SEOUL – North Korea threatened “all-out war” in response to exercises by South Korean and US troops due to start Monday and told Seoul to stop cross-border propaganda, upping the rhetoric against its arch rivals. Pyongyang would respond to the upcoming drill, with “unprecedented all-out counteraction” that would turn the South’s capital Seoul into a sea of flames, the Korean Central News Agency said Sunday.
“The army and people of the DPRK will return bolstered nuclear deterrent of our own style for the continued nuclear threat… and our own missile striking action for their vicious attempt to eliminate our missiles,” KCNA said. The statement was in contrast to more conciliatory comments it made earlier this year aimed at securing peace talks with the United States but came after Pyongyang officials stormed out of talks with the South this month.
Some 200,000 South Korean and 12,800 US troops will take part in the Key Resolve/Foal Eagle drills, which the North has labelled a preparation for war. Key Resolve, a command post exercise involving computer simulation, will last until March 10. Part of Foal Eagle, a joint air, ground and naval training exercise, will continue through April 30.
The exercise reportedly includes scenarios such as localised provocations, tracing weapons of mass destruction, a sudden regime change in the communist state and an exodus of refugees, Yonhap news agency reported. It also said the US planned to deploy it 97,000-tonne aircraft carrier USS Ronald Reagan for the drills. Cross-border tension has been acute since the North’s deadly shelling of a frontier island in November that killed four South Koreans including two civilians and sparked fears of war.
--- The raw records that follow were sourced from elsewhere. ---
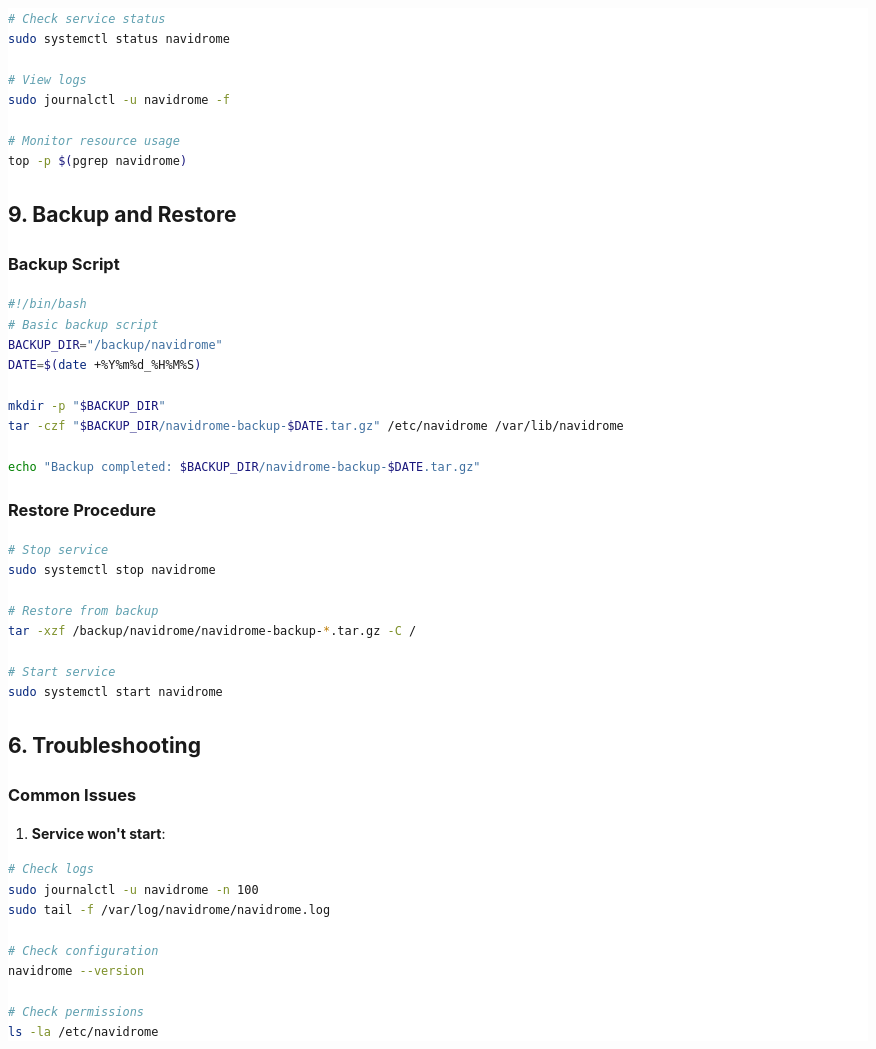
 ```bash
# Check service status
sudo systemctl status navidrome

# View logs
sudo journalctl -u navidrome -f

# Monitor resource usage
top -p $(pgrep navidrome)
```

## 9. Backup and Restore

### Backup Script

```bash
#!/bin/bash
# Basic backup script
BACKUP_DIR="/backup/navidrome"
DATE=$(date +%Y%m%d_%H%M%S)

mkdir -p "$BACKUP_DIR"
tar -czf "$BACKUP_DIR/navidrome-backup-$DATE.tar.gz" /etc/navidrome /var/lib/navidrome

echo "Backup completed: $BACKUP_DIR/navidrome-backup-$DATE.tar.gz"
```

### Restore Procedure

```bash
# Stop service
sudo systemctl stop navidrome

# Restore from backup
tar -xzf /backup/navidrome/navidrome-backup-*.tar.gz -C /

# Start service
sudo systemctl start navidrome
```

## 6. Troubleshooting

### Common Issues

1. **Service won't start**:
```bash
# Check logs
sudo journalctl -u navidrome -n 100
sudo tail -f /var/log/navidrome/navidrome.log

# Check configuration
navidrome --version

# Check permissions
ls -la /etc/navidrome
```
The first attack on civilians since the 1950-53 Korean War prompted Seoul to stage a series of military drills alone or with the United States and to expand regular exercises in a show of force against Pyongyang. The South also revived a propaganda campaign across the heavily-fortified border targeting ordinary North Koreans – a practice it had suspended since 2000 due to protests by the North.
Conservative opposition politician Song Young-Sun, citing a report from the defence ministry, said on Friday balloons carrying humanitarian supplies such as medicine and clothes were being launched across the border by the military. She said the balloons also carried news of civil uprisings against repressive regimes in the Arab World and were aimed at getting information to the people of North Korea, who are largely cut off from the outside world.
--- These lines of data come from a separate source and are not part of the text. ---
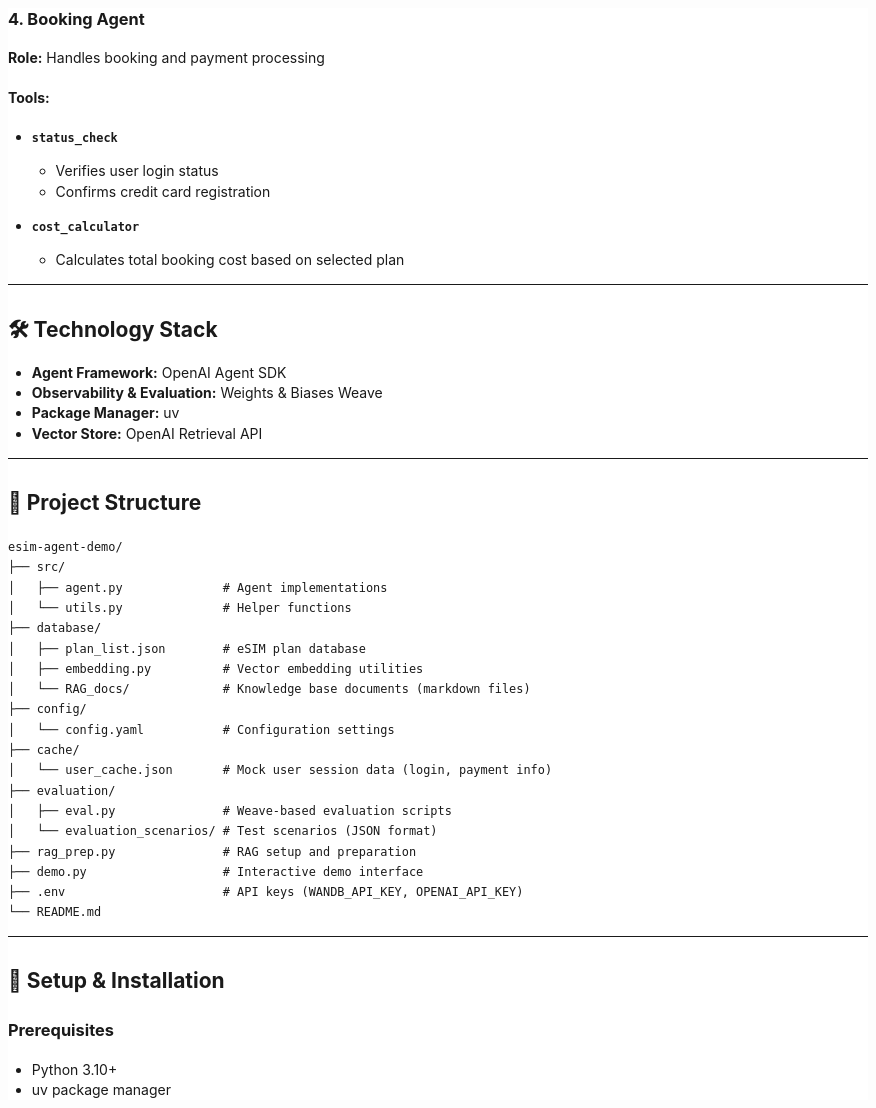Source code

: ### 4. **Booking Agent**
**Role:** Handles booking and payment processing

#### Tools:
- **`status_check`**
  - Verifies user login status
  - Confirms credit card registration

- **`cost_calculator`**
  - Calculates total booking cost based on selected plan

---

## 🛠️ Technology Stack

- **Agent Framework:** OpenAI Agent SDK
- **Observability & Evaluation:** Weights & Biases Weave
- **Package Manager:** uv
- **Vector Store:** OpenAI Retrieval API

---

## 📁 Project Structure

```
esim-agent-demo/
├── src/
│   ├── agent.py              # Agent implementations
│   └── utils.py              # Helper functions
├── database/
│   ├── plan_list.json        # eSIM plan database
│   ├── embedding.py          # Vector embedding utilities
│   └── RAG_docs/             # Knowledge base documents (markdown files)
├── config/
│   └── config.yaml           # Configuration settings
├── cache/
│   └── user_cache.json       # Mock user session data (login, payment info)
├── evaluation/
│   ├── eval.py               # Weave-based evaluation scripts
│   └── evaluation_scenarios/ # Test scenarios (JSON format)
├── rag_prep.py               # RAG setup and preparation
├── demo.py                   # Interactive demo interface
├── .env                      # API keys (WANDB_API_KEY, OPENAI_API_KEY)
└── README.md
```

---

## 🚀 Setup & Installation

### Prerequisites
- Python 3.10+
- uv package manager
The South’s private activists also have for years used helium balloons to smuggle US dollar notes, DVDs and leaflets denouncing the North’s regime and leader Kim Jong-Il into the hermit state. The North threatened on Sunday it would begin firing on border areas where the South’s activists and military launch the balloons. “Our army will stage a direct fire at… sources of the anti-DPRK psychological warfare to destroy them on the principle of self-defence, if such actions last despite our repeated warning,” KCNA said.
Pyongyang tightly controls access to the Internet and attempts to block other sources of information about the outside world. But DVDs and mobile phones smuggled from China have been eroding barriers. A survey by two US academics of some 1,600 refugees from the North found that roughly half of them had access to foreign news or entertainment – a sharp rise from the 1990s.